Seminar - The sensing of antigens and the nano-enviroment of the B cell antigen receptor
presents a seminar by:
Humoral immunity is established by the antigen-driven selection of a small number of B lymphocytes with a cognate B cell antigen receptor (BCR). How the BCR is activated upon interaction with its cognate antigen is not fully understood. The cross linking model (CLM) of BCR activation suggested that it is the dimerization of randomly distributed BCR monomers that results in B cell activation. However, this theory fails to explain how monovalent antigens, that per se can never cross-link two BCR monomers, can activate B cell signaling. With the Dissociation Activation Model (DAM) we have proposed an alternative model of B cell activation. According to this model it is the opening of a pre-organized receptor oligomer that activates the B cell. The opening of the BCR oligomer involves relative movements of receptor monomers at a 10-20 nanometre (nm) range and thus these movements cannot be detected by classical light microscopy with a diffraction limit of 250 nm. We therefore have developed a Fab-based Proximity Ligation Assay (Fab-PLA) that can monitor alterations of the BCR conformation in a 10-20 nm range. With this technique we have now studied how the BCR react to the exposure to different monovalent antigens. Our results show that monovalent antigens are well able to open the oligomeric BCR thus providing further evidence in support of the DAM hypothesis. Interestingly, the sensing of monovalent antigens requires the presence and activity of the SRC family kinase Lyn.

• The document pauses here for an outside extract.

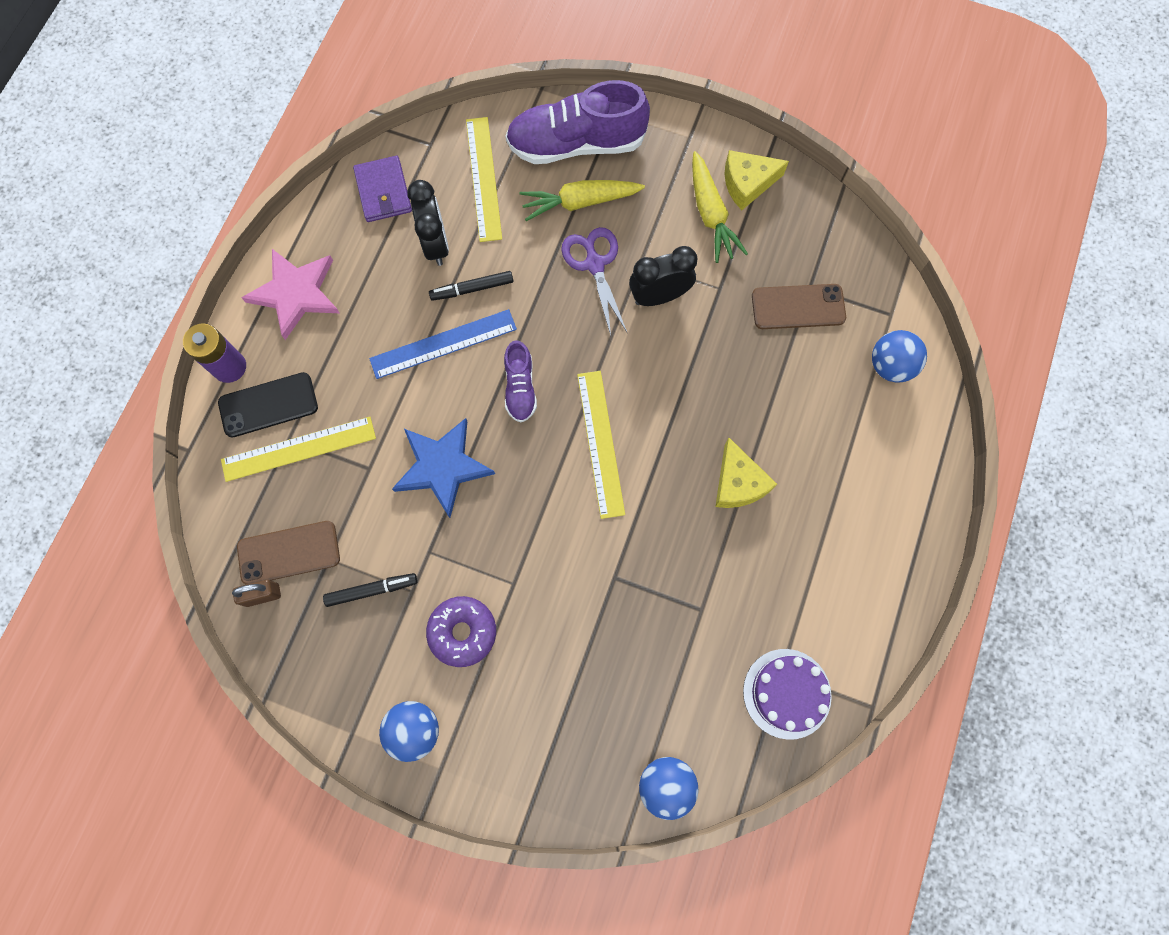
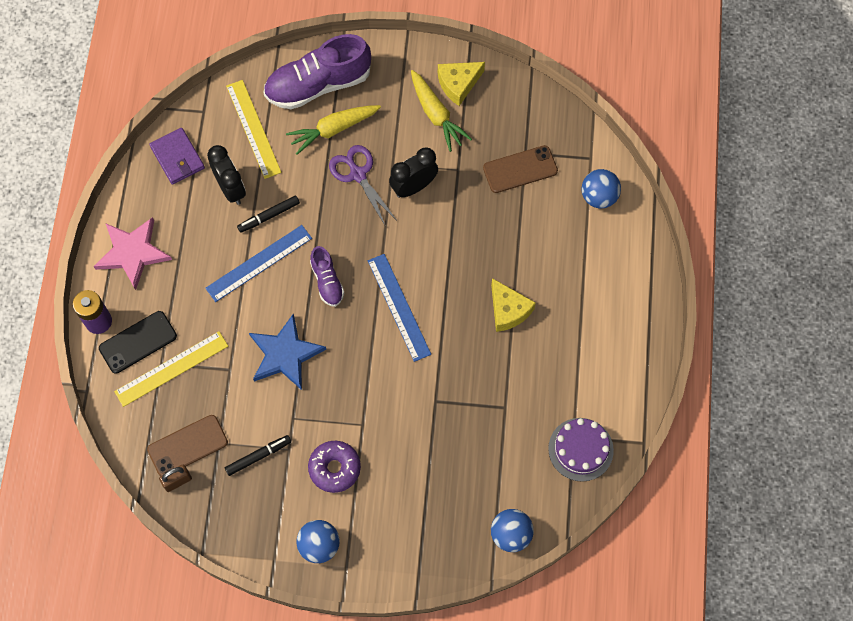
camera: 15 degrees left, 5 degrees down
(600, 443) = (399, 307): yellow ruler -> blue ruler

We also found that different classes of the BCR such as the IgM-BCR and IgD-BCR have distinct requirements for B cell activation. These findings are interesting in connection to our super-resolution studies showing that on resting B cells the IgM-BCR and IgD-BCR are localized inside seperated membrane clusters or protein islands with a class-specific compositions. We currently are using several super-resolution methods to study the nanoscale environment of the IgM-BCR and IgD-BCR as well as that of other receptors in more detail. The aim of this project is to obtain a complete nanometer scale cartography of the B cell surface.